"Vós que lá do vosso império, prometeis um mundo novo...CUIDADO, que pode o povo, querer um mundo novo a SÉRIO!" In: António Aleixo

15/06/2009

O SILÊNCIO DOS CULPADOS



Verdade e transparência é imprescindível
O silêncio dos culpados
JN. 090615. 00h30m, Por Mário Crespo

O estridente protesto de Paulo Rangel por causa da roubalheira no BPN foi idêntico aos sonoros ultrajes de Sócrates por causa do Freeport.

Além de serem questões criminais, o Freeport e o BPN são temas políticos. Exigem dos políticos participação na denúncia e na condenação. Porque foram abusos de valores públicos. Porque interpelam violações da ética republicana. Por isso não toleram os pactos de silêncio. A abordagem pública descomplexada e livre tem que ser feita em debate político nos locais onde a política se debate.

No Freeport e no BPN há áreas que nada têm a ver com segredos de justiça e onde a Presunção de Inocência não pode ser usada como uma espécie de asilo onde os poderosos se resguardam do escrutínio público. É impossível aceitar a relutância que todos os partidos têm manifestado em abordar os dois grandes casos de corrupção que envolvem as que (ainda) são as maiores forças políticas do País. Das vezes que o caso Freeport surgiu no Parlamento, logo Sócrates vociferou ultrajado que era insultuoso abordar a questão e, um a um, os partidos da oposição recolheram-se em embaraçados silêncios pelo atrevimento de terem abordado tão incómodo tema para o Primeiro Ministro. Na campanha das Europeias o estridente protesto de Paulo Rangel por causa da "roubalheira" no BPN foi idêntico aos sonoros ultrajes de Sócrates no Freeport, denotando que o bloco central continua a viver de pactos informais onde, por ética perversa, a regra é não falar dos crimes uns dos outros.

Por força da maioria socialista, o Freeport não vai ter, nesta legislatura, direito sequer a uma comissão de inquérito sobre, por exemplo, boas práticas dos governos de gestão em despachos de última hora. Não que uma comissão de inquérito seja substituto adequado ao contraditório vigoroso e plural que só o Plenário permite. É uma espécie de do-mal-o-menos. Quando muito, poderá ter uma função complementar no apuramento de factos se o problema já estiver suficientemente denunciado em termos políticos, o que não é o caso nem do Freeport nem do BPN.

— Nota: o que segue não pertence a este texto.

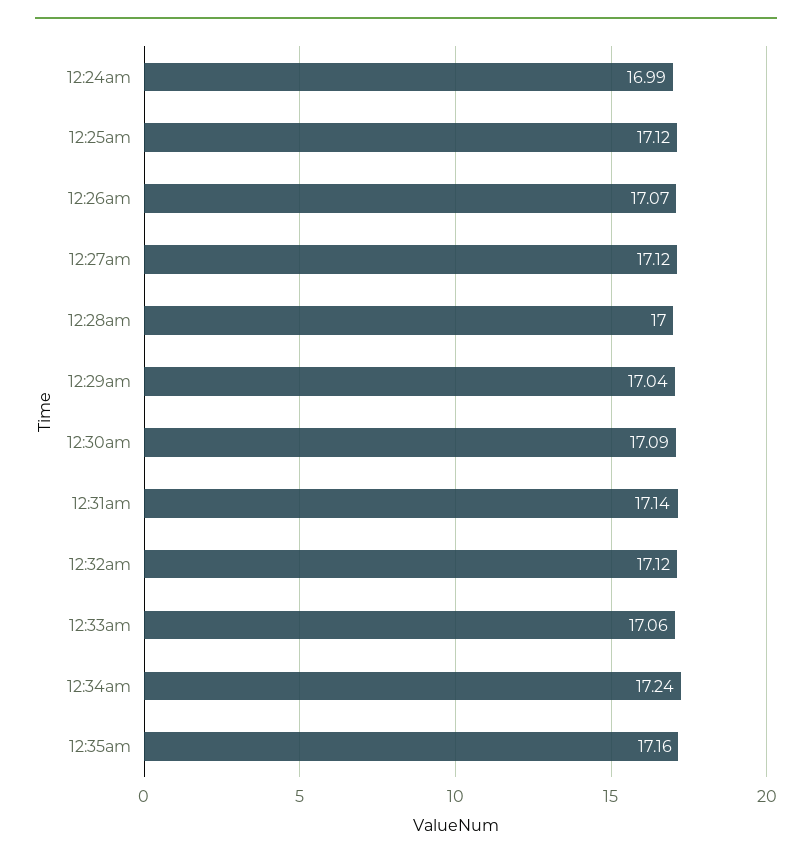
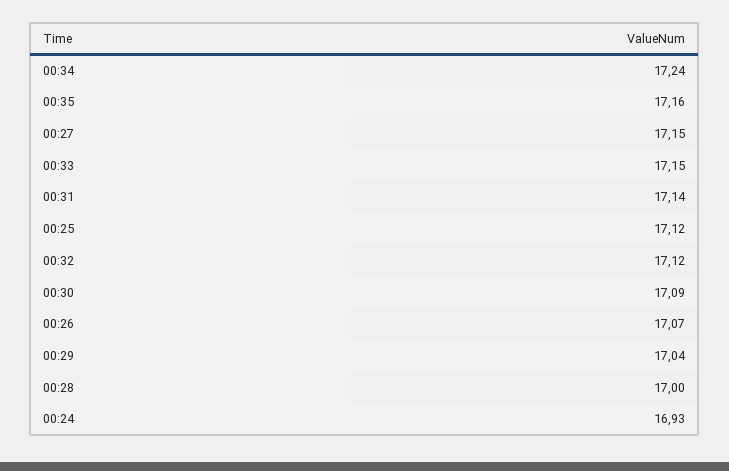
  {
-   "12:24am": 16.99,
+   "12:24am": 16.93,
    "12:25am": 17.12,
    "12:26am": 17.07,
-   "12:27am": 17.12,
+   "12:27am": 17.15,
    "12:28am": 17,
    "12:29am": 17.04,
    "12:30am": 17.09,
    "12:31am": 17.14,
    "12:32am": 17.12,
-   "12:33am": 17.06,
+   "12:33am": 17.15,
    "12:34am": 17.24,
    "12:35am": 17.16
  }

Aqui a Presunção de Inocência que os prevaricadores reclamam tem funcionado não como garantia de direitos, mas como abuso de privilégios, resguardando transgressores e dando-lhes tempo para continuar em actividade enquanto prejudicam o apuramento de verdades frequentemente indemonstráveis, como o atestam os inúmeros arquivamentos insólitos e os prazos convenientemente prescritos. É devido à ausência de debate franco, duro e leal sobre estes casos políticos que aos media foi deixado o trabalho "sujo" de esgravatar pormenores, tentando compor uma imagem do que se passa, milhão a milhão, num mundo de falsidades e aparências onde é normal comprar casas a offshores e ter rendimentos com juros nas centenas que nem a Dona Branca prometia. Nesta busca, os media têm operado num ambiente tóxico de ameaças de processos e condenações da Entidade Reguladora da Comunicação Social e do Sindicato dos Jornalistas, que já chegaram ao pormenor sinistro de produzir análise crítica da semiótica da gestualidade dos jornalistas que dão as notícias mais incómodas. Enquanto isto, o mundo da política obscura sobrevive em convenientes silêncios criando inocências a prazo em que se perpetuam práticas de ilicitude. Ficam intactas as "roubalheiras" que, eu confio, sejam bem debatidas, sem medos, nas próximas eleições e em próximos parlamentos.

NOTA: E assim se compreende que o combate à corrupção e ao enriquecimento ilícito, há anos proposto por João Cravinho, tenha ficado em banho-maria, porque como diz o Mário Crespo «o mundo da política obscura sobrevive em convenientes silêncios», «o bloco central continua a viver de pactos informais», «a Presunção de Inocência» significa «abuso de privilégios» e é «uma espécie de asilo onde os poderosos se resguardam do escrutínio público». Estas palavras de síntese são demasiado intoxicantes para poderem manter-se verdadeiras, devendo as suas causas ser atacadas pela raiz com séria «denúncia e condenação».

Publicado Do Miradouro
http://www.domirante.blogspot.com/

1 comentário:

A. João Soares disse...

Caríssimo Luís,
Agradeço a tua correcção e lealdade para com os visitantes em indicares a origem dos textos que transcreves.
Agradeço pessoalmente a referência ao meu blog que julgo ser merecedor de ser visitado e comentado. Pelo menos faço quanto posso para lhe dar qualidade.